Funds go to specific purposes, Anderson said.
“Our goal is to find ways to have unrestricted monies because then you can enhance and you can do better things for people,” she said. “But it’s a very, very restricted budget typically.”
Occasionally, Anderson said clients pay for ABLE’s services if they have the resources.
Anderson said the organization hopes to rebuild the group homes to make them more efficient.
No major steps such as a contractor, land purchases or architect selection have been made, she added.
The history of ABLE
In 1980, the Association of Retarded Citizens of North Dakota filed a class action suit against North Dakota, declaring that the state’s method of providing care for people with mental retardation violated their constitutional rights. The trial began in 1982, according to ABLE’s Web site.
In 1984, Judge Bruce Van Sickle’s order was upheld in favor of The Arc of North Dakota, which established constitutional rights and enabled the development of community-based services.
The Arc of Dickinson and The Arc, Little Missouri, responded to the court order by securing funds to build eight group homes and a day activity building. These were built in Dickinson, Bowman and Hettinger.

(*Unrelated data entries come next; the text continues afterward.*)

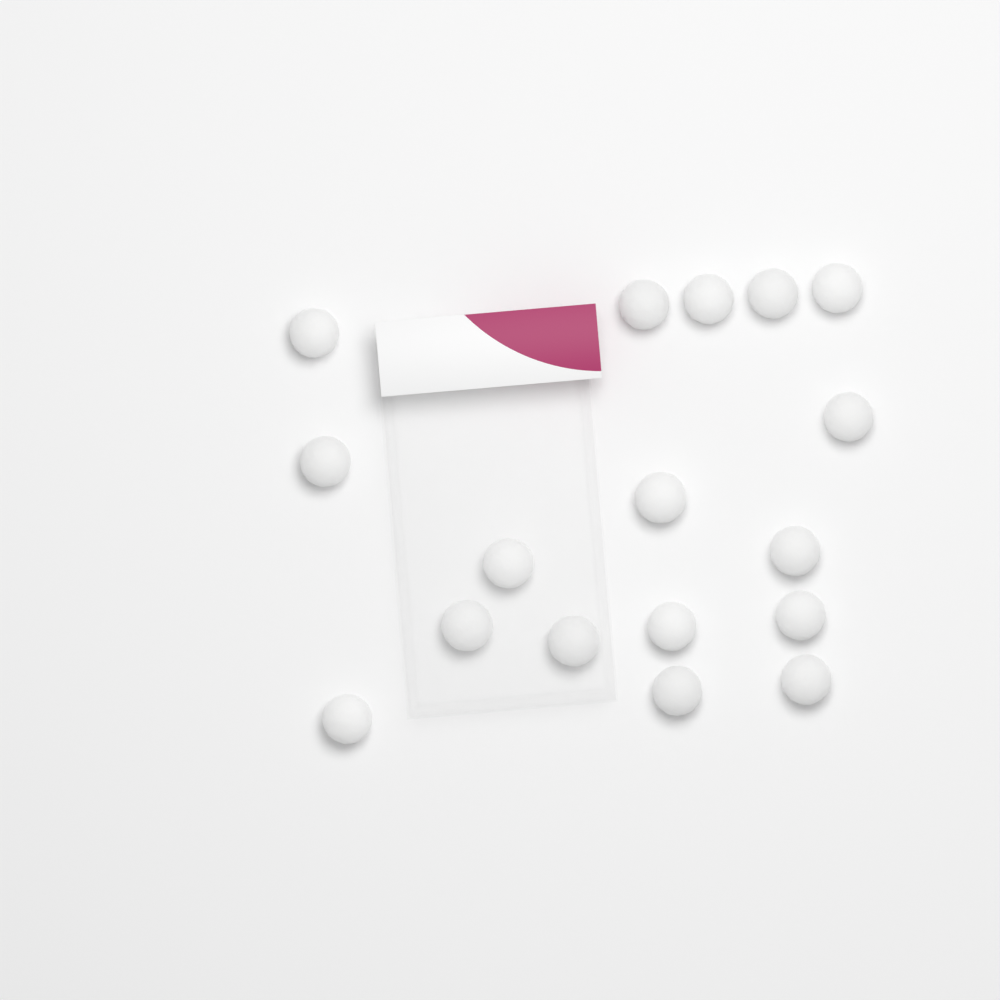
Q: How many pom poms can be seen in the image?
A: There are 17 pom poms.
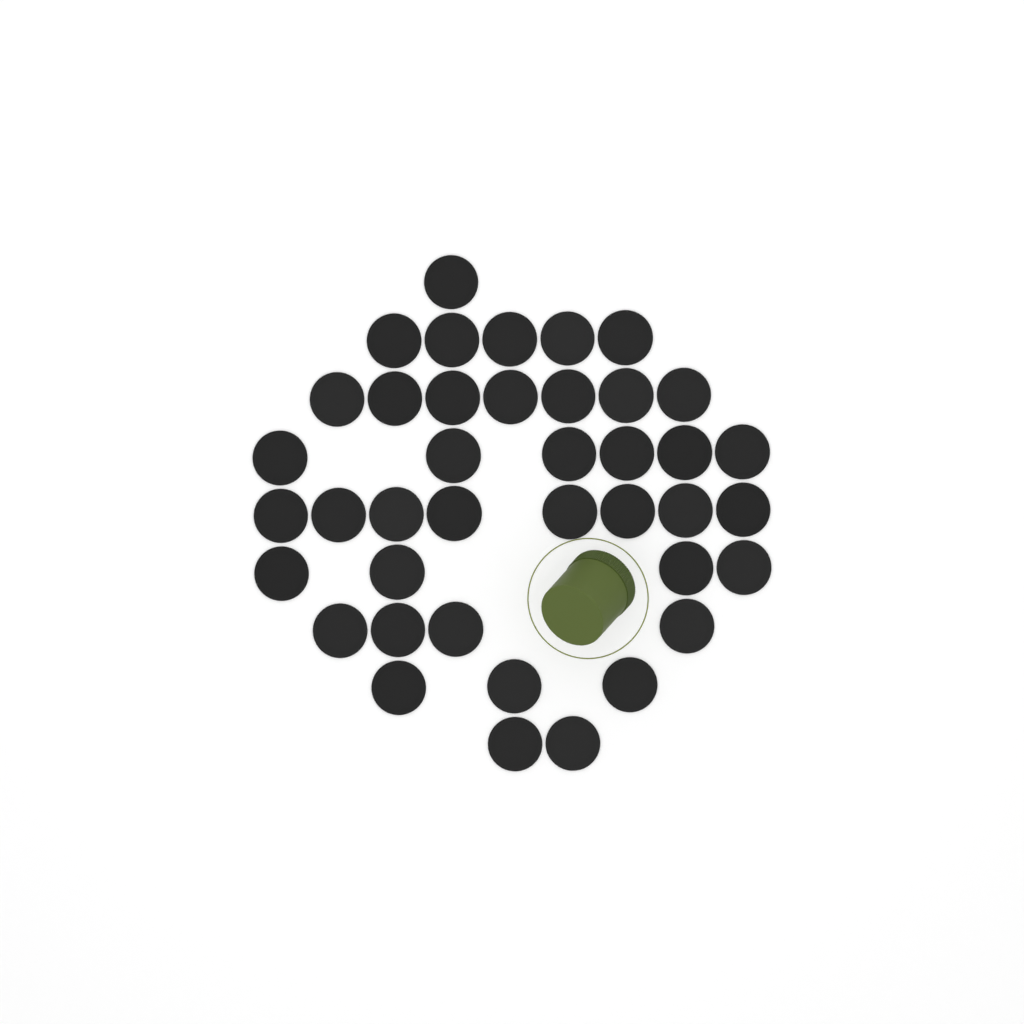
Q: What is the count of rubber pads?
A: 40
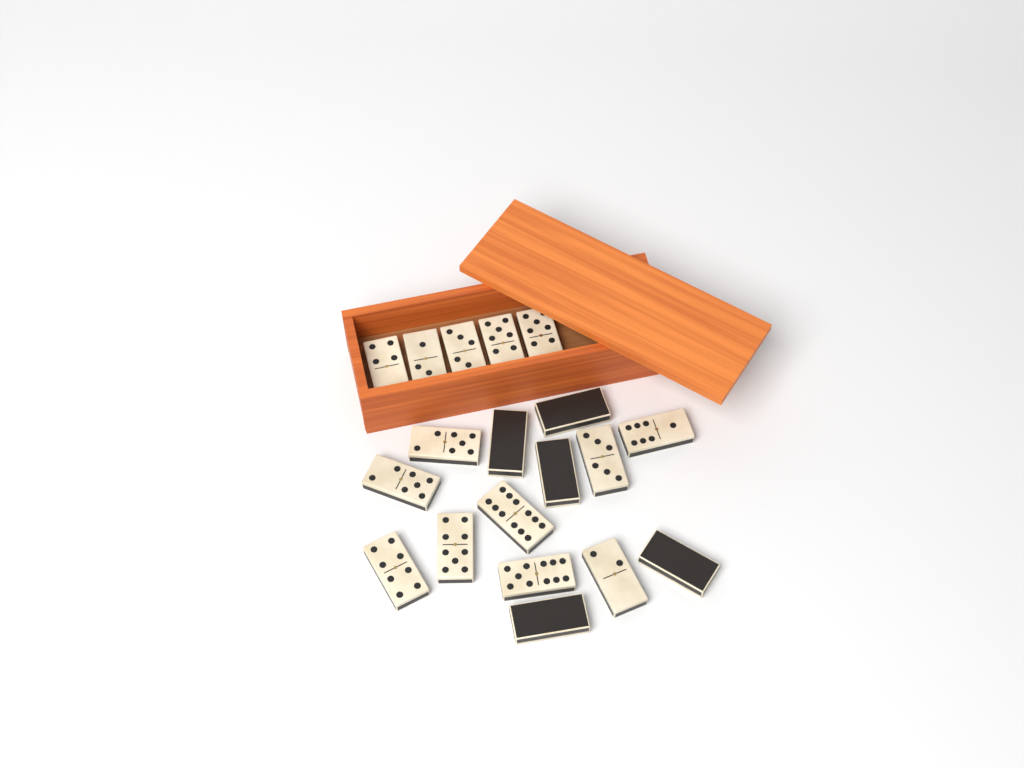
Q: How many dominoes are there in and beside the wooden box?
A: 19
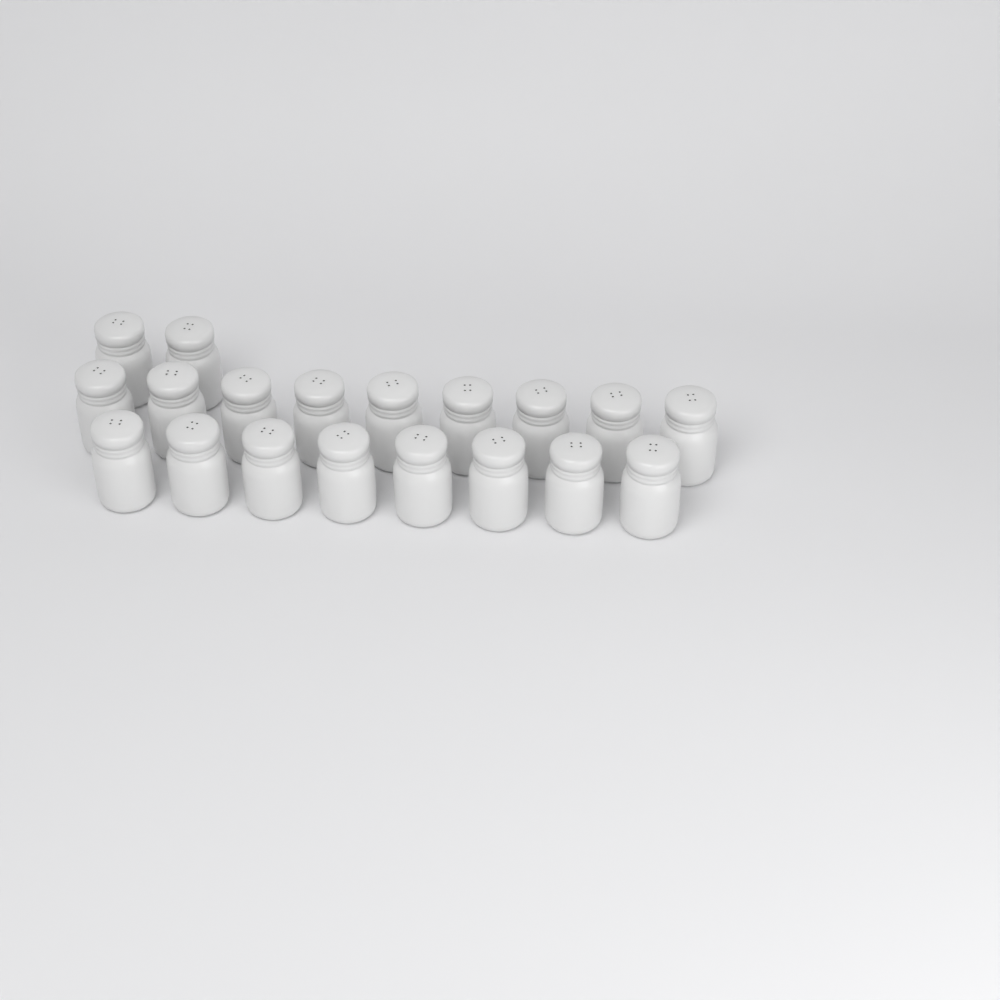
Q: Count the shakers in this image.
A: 19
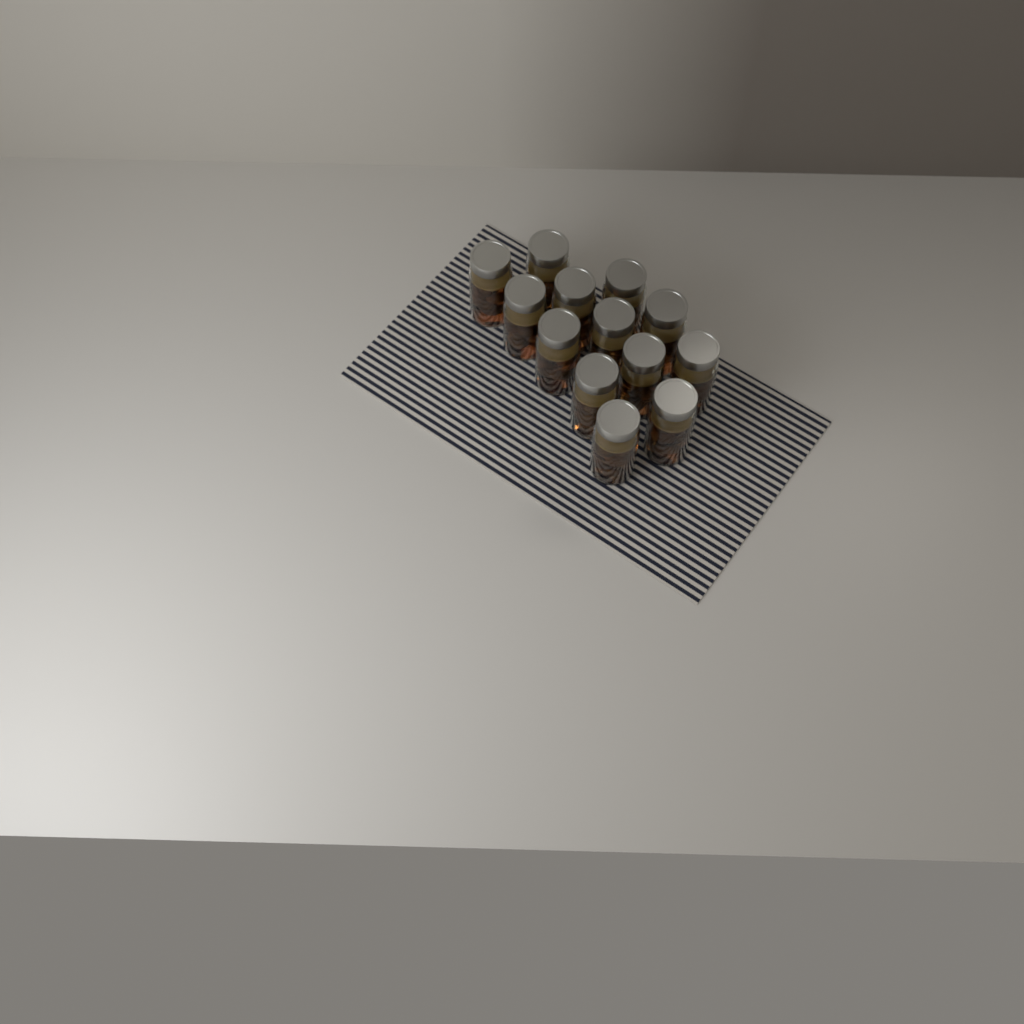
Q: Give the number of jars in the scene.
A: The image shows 13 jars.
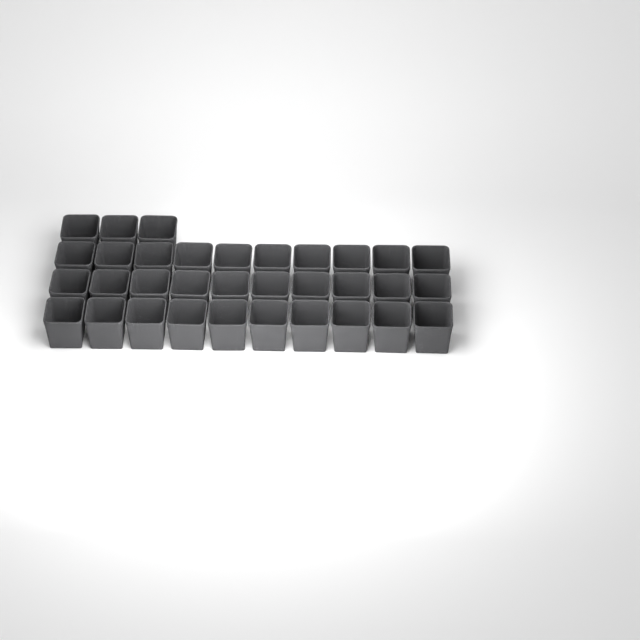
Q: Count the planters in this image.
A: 33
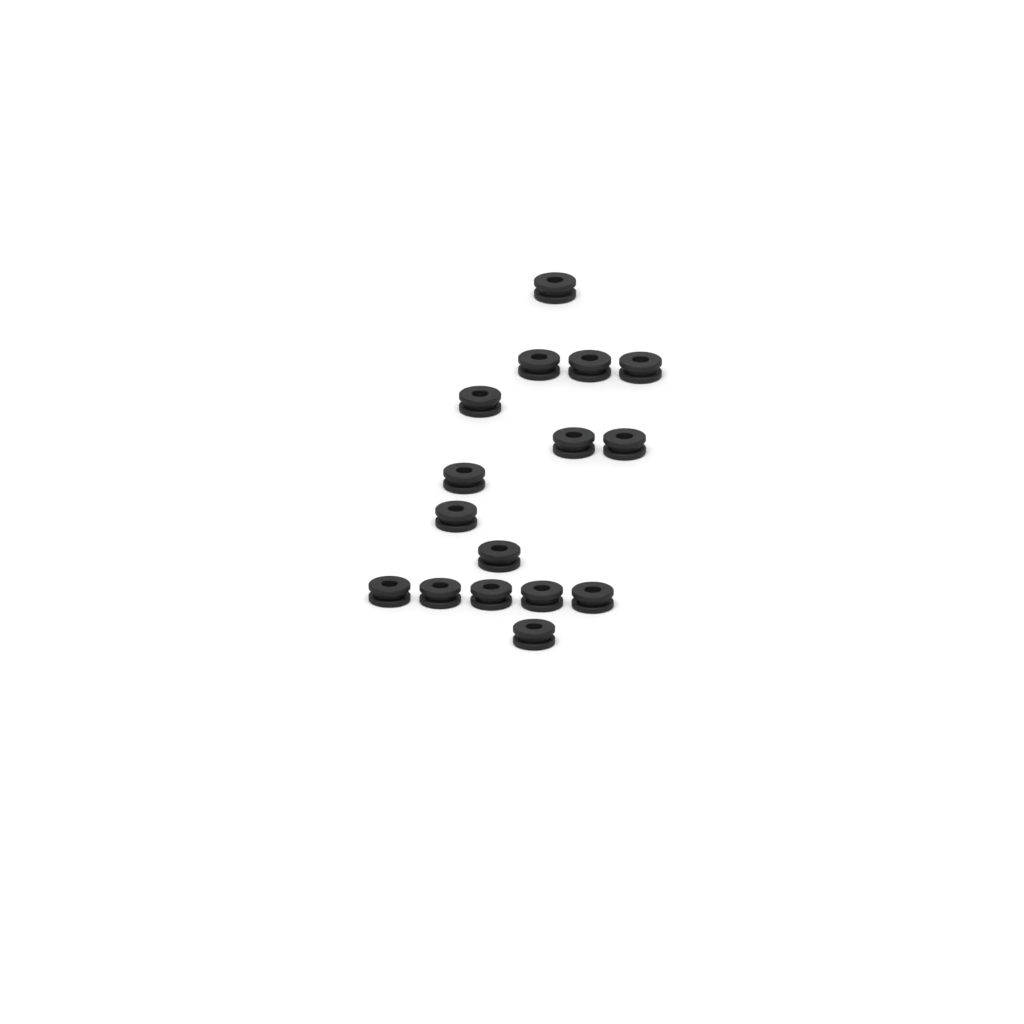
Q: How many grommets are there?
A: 16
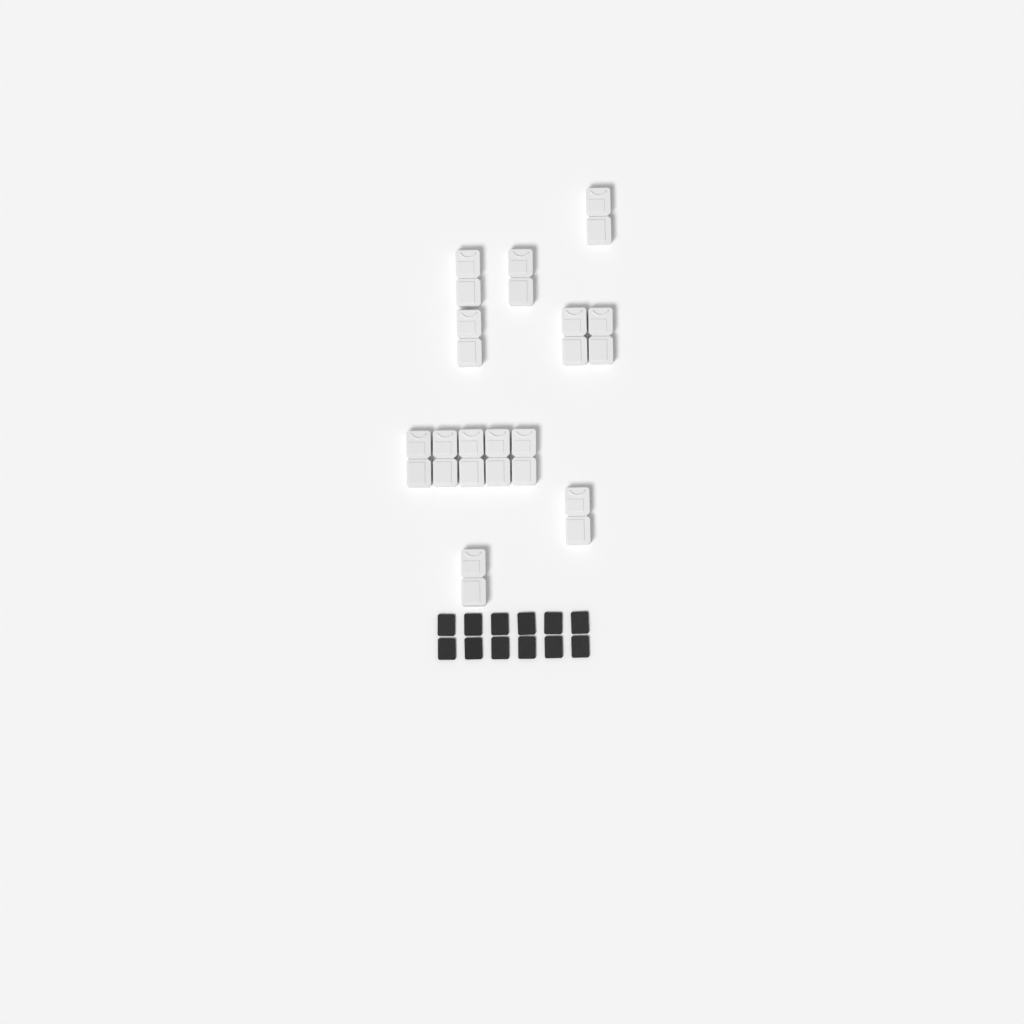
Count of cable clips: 13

Program operations were then turned over to a regional board, which was named ABLE, Inc.
ABLE was incorporated in 1984, said Mary Anderson, ABLE executive director.
“We manage the day-to-day operations for supporting people,” she said.
ABLE supports about 100 people through day support, vocational programs, group home and independent living options, health and wellness and social interactions.
The organization leases about six buildings, Anderson said.
“It’s been a nice balance, it seems like if there is any opening then there is someone who needs an opening,” Anderson said. “It’s been a nice comfortable transition over the years.
“People have worried about a waiting list and we have really not found that there is a waiting list.”
ABLE provides support for people with disabilities, ranging from physical to intellectual, Anderson said.
“I think our youngest person is probably 18 and our oldest person, I think she’s 87,” she said.